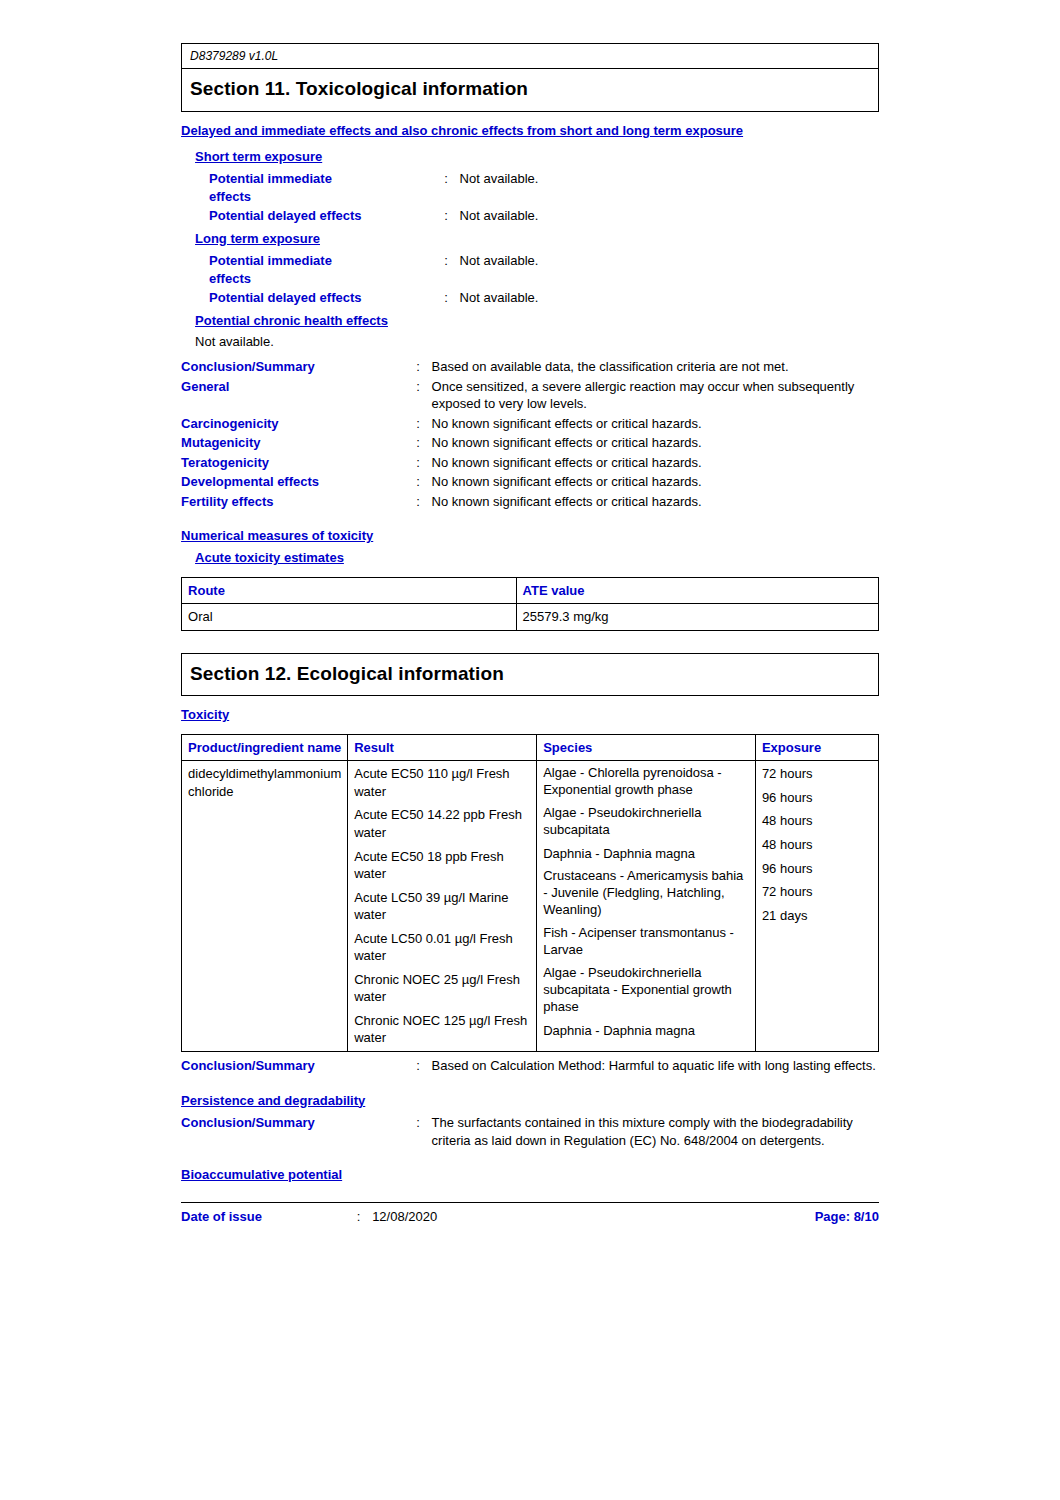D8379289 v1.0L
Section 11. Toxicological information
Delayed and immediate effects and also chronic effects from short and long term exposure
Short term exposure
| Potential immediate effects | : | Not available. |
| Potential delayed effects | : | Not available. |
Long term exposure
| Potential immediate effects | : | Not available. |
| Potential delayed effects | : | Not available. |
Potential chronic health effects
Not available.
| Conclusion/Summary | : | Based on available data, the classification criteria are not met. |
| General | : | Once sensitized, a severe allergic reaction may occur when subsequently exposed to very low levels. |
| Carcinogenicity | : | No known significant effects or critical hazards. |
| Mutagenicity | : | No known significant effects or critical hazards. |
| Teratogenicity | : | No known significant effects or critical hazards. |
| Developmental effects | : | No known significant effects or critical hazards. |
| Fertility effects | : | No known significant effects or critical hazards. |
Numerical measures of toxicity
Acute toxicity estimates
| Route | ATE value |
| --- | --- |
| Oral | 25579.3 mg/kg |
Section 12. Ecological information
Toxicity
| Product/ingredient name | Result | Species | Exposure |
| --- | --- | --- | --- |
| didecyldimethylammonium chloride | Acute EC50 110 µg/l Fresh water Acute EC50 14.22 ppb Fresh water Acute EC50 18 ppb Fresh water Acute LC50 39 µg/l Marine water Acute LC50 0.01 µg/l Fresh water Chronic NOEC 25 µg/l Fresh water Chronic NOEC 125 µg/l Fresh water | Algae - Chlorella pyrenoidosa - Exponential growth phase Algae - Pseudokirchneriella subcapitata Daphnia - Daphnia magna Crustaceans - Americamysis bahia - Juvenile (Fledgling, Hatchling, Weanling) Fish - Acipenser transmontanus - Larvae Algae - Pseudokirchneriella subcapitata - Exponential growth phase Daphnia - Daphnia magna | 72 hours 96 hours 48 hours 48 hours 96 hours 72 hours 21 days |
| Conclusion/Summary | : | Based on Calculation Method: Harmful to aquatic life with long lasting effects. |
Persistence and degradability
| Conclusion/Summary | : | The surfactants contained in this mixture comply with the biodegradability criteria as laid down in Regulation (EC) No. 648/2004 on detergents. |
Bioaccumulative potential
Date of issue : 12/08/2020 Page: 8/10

★ ★ ★ ★ ★

- [Task statement]
Without the pictures, return all the records precisely as they stand.

- [Answer for this exercise]
D8379289 v1.0L
Section 11. Toxicological information
Delayed and immediate effects and also chronic effects from short and long term exposure
Short term exposure
| Potential immediate effects | : | Not available. |
| Potential delayed effects | : | Not available. |
Long term exposure
| Potential immediate effects | : | Not available. |
| Potential delayed effects | : | Not available. |
Potential chronic health effects
Not available.
| Conclusion/Summary | : | Based on available data, the classification criteria are not met. |
| General | : | Once sensitized, a severe allergic reaction may occur when subsequently exposed to very low levels. |
| Carcinogenicity | : | No known significant effects or critical hazards. |
| Mutagenicity | : | No known significant effects or critical hazards. |
| Teratogenicity | : | No known significant effects or critical hazards. |
| Developmental effects | : | No known significant effects or critical hazards. |
| Fertility effects | : | No known significant effects or critical hazards. |
Numerical measures of toxicity
Acute toxicity estimates
| Route | ATE value |
| --- | --- |
| Oral | 25579.3 mg/kg |
Section 12. Ecological information
Toxicity
| Product/ingredient name | Result | Species | Exposure |
| --- | --- | --- | --- |
| didecyldimethylammonium chloride | Acute EC50 110 µg/l Fresh water Acute EC50 14.22 ppb Fresh water Acute EC50 18 ppb Fresh water Acute LC50 39 µg/l Marine water Acute LC50 0.01 µg/l Fresh water Chronic NOEC 25 µg/l Fresh water Chronic NOEC 125 µg/l Fresh water | Algae - Chlorella pyrenoidosa - Exponential growth phase Algae - Pseudokirchneriella subcapitata Daphnia - Daphnia magna Crustaceans - Americamysis bahia - Juvenile (Fledgling, Hatchling, Weanling) Fish - Acipenser transmontanus - Larvae Algae - Pseudokirchneriella subcapitata - Exponential growth phase Daphnia - Daphnia magna | 72 hours 96 hours 48 hours 48 hours 96 hours 72 hours 21 days |
| Conclusion/Summary | : | Based on Calculation Method: Harmful to aquatic life with long lasting effects. |
Persistence and degradability
| Conclusion/Summary | : | The surfactants contained in this mixture comply with the biodegradability criteria as laid down in Regulation (EC) No. 648/2004 on detergents. |
Bioaccumulative potential
Date of issue : 12/08/2020 Page: 8/10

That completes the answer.